Scottishmummy it was secretsquirrel who used the term 'hapless.' Coming back to your post, I agree that self-reflection and a realisation of your own part is a good thing. The thing is though, most abused women do that. The women who stay with abusive partners are well outnumbered by those that don't. The women who leave do learn and move on. Their abusive partners OTOH change nothing and simply go on to abuse more women. Although often they learn too - how to abuse more cleverly.

One abusive man can ruin several women's lives and their children's. Yet all our focus seems to be on making it women's responsibility to sort it out or leave, not on men's responsibility to change.

The same notion applies, to a lesser extent, to women living in relationships that are casually sexist and disrespectful.

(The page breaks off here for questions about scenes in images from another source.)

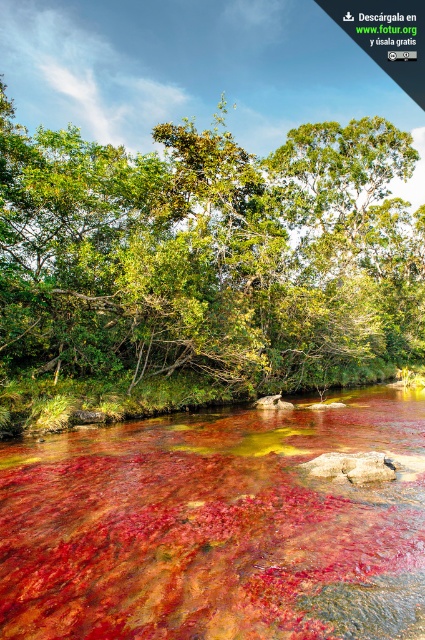
Is green leafy tree at center smaller than translucent red water at center?

No.

Can you confirm if green leafy tree at center is shorter than translucent red water at center?

Incorrect, green leafy tree at center's height does not fall short of translucent red water at center's.

Is point (180, 364) farther from viewer compared to point (373, 538)?

Yes.

Image resolution: width=425 pixels, height=640 pixels. I want to click on green leafy tree at center, so click(209, 256).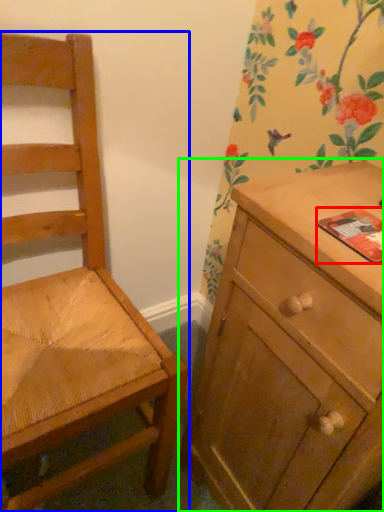
Question: Which object is positioned closest to paperback book (highlighted by a red box)? Select from chair (highlighted by a blue box) and chest of drawers (highlighted by a green box).

Choices:
 (A) chair
 (B) chest of drawers

Answer: (B)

I don't know what the solutions are. I suggest paid paternity leave, a better enforcement of maintenance for non-resident parents, proper punishment for DV as starters. Pretty basic stuff really, but though politicians of all colours talk the talk they rarely put it into action. In the case of the Coalition they are actually going backwards by charging women to use the CSA.

scottishmummy · 05/09/2011 19:42

some men may have a habitual dysfunctional state which is re-enacted time and time again. the women its enacted upon should try to get out,and seek what support they needs to recover

and yes some people both men and women are dysfunctional,and cause considerable harm and upset to many

Himalaya · 05/09/2011 22:21

Sorry to harp on, but the OP wasn't asking about whether dysfunctional, abusive relationships are a good idea or not. They aren't.

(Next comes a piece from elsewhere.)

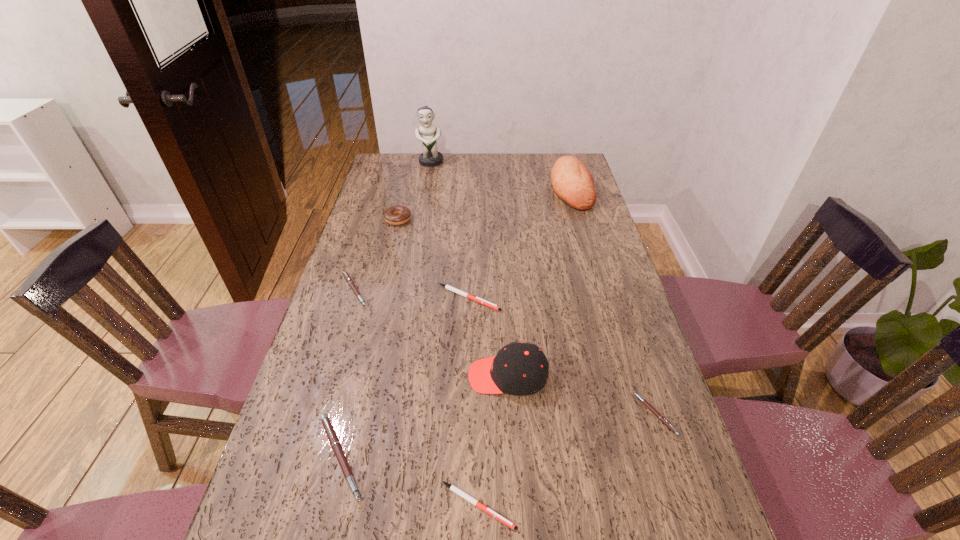
Locate which white pen ranks in proximity to the doughnut. Please provide its 2D coordinates. Your answer should be formatted as a tuple, i.e. [(x, y)], where the tuple contains the x and y coordinates of a point satisfying the conditions above.

[(477, 299)]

She was asking whether a respectful, mutually beneficial relationship of fixed housewife-and-earner roles is consistent with feminism.

Without disparaging anyone's happy relationship and it-works-for-us arrangement I do think it IS a problem that so many women still choose (or wander into) a situation where having children has so much more of an impact on their professional life and lifetime earning power than their DHs.

Why don't people want to challenge this situation - is it because they think it's natural for mothers to be more involved and therefore can't be challenged? Or because they think it's natural and therefore don't want to talk about it, or what? It seems so fundamental to much of the inequality between men and women.

FWIW I think it is natural for mothers to be more willing to give up more for their offspring in the early years than fathers. But that doesn't mean it can't be challenged or changed.